▶ _EXERCISE BRIEF_: In the records below, locate the line containing "input [7:0] d;", then output that line and all later lines exactly, through the last one.

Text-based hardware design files
▶

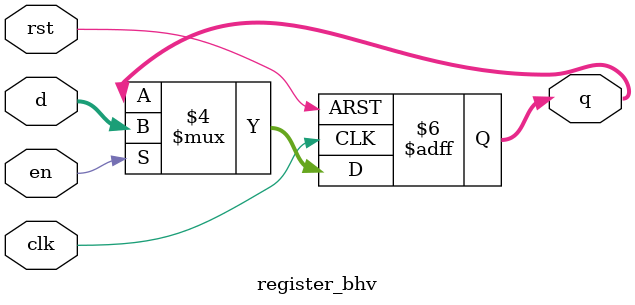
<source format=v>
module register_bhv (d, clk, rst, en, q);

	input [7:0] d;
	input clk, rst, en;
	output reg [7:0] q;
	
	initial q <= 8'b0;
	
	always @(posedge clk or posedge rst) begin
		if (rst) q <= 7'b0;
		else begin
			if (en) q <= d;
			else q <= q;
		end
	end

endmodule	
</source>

◀

▶ _WRITTEN SOLUTION_:
	input [7:0] d;
	input clk, rst, en;
	output reg [7:0] q;
	
	initial q <= 8'b0;
	
	always @(posedge clk or posedge rst) begin
		if (rst) q <= 7'b0;
		else begin
			if (en) q <= d;
			else q <= q;
		end
	end

endmodule	
</source>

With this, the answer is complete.